Cette fois-ci ce n'est pas Tati qui le vient à l'esprit mais Molière....XVII siècle...celui des EnR justement, abec le bourgeois gentilhomme et le fameux Mr Jourdain...comprenne qui pourra.

Serge Rochain

Comme déjà dit, je ne vois pas ce qu'il y a d'insultant à décrire une réalité !
Que l'Amérique profonde reste enraciné dans les mentalités du siècle précédent est une réalité, et je ne leur conteste pas le droit de vivre dans cette réalité. C'est vous qui êtes insultante en voulant le cacher pour faire croire qu'ils ne sont pas ce qu'ils sont..... comme si vous en aviez honte pour eux!
Pour la part je sors comme beaucoup de nos contemporains du monde paysan mais je n'en suis pas plus fier pour autant, c'est simplement comme ça, je n'ai rien choisi quant à mes origine, et pas plus que vous. aucun de mes grands-parents ne croyait qu'un jour l'automobile remplacerait les chevaux.... et alors ? C'était stupide car ils ne croyaient pas que le monde pourrai changer, mais c'était leur droit et vous le dire n'a rien d'insultant ! Nos contemporains à vous et à moi n'avons connu que l'automobile à pétrole et beaucoup d'entre nous ne croient pas que cela peut changer, ils nient l'avenir du véhicule électrique par exemple, ils essaient de se persuader que des raisons physiques basées sur la science (qui ne se trompe pas, évidemment) justifient leur position, mais nous savons bien (eux aussi au fond d'eux même comme on dit) que c'est un refus viscerale au changement.

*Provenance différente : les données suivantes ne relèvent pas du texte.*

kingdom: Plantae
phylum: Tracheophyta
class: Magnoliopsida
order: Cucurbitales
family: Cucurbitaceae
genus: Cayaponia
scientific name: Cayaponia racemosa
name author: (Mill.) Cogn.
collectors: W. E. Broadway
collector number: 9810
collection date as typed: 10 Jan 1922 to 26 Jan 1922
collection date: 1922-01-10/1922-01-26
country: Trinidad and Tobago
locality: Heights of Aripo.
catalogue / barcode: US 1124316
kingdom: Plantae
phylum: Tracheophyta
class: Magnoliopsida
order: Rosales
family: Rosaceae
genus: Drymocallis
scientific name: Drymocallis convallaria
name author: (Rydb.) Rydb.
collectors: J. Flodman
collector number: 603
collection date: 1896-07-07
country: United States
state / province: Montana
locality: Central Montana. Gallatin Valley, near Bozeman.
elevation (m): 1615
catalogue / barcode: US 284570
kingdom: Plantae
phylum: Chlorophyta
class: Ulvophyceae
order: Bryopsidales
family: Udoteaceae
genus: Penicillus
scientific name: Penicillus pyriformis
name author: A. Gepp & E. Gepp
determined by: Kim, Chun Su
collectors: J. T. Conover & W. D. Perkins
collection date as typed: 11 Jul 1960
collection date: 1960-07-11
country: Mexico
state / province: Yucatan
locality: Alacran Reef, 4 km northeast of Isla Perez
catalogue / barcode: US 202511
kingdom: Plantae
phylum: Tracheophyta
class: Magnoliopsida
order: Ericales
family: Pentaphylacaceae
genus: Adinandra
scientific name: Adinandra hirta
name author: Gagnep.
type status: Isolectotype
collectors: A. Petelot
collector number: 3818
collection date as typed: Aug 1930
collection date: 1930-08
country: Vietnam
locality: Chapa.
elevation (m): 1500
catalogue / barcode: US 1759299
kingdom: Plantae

Malgré tout, c'est leur droit. Le droit de se réfugier dans ce qu'ils connaissent, dans ce qui les rassure.
Mais est-ce insultant de le dire et d'y apporter ce que je crois en être l'explication ?

Gilles

M. Rochain, il vaut mieux que l'on arrête de discuter de ce mépris des autres. Nos positions là dessus sont inconciliables.

Serge Rochain

Et bien restons en là, cela ne me derange pas du tout, c'est aussi votre droit.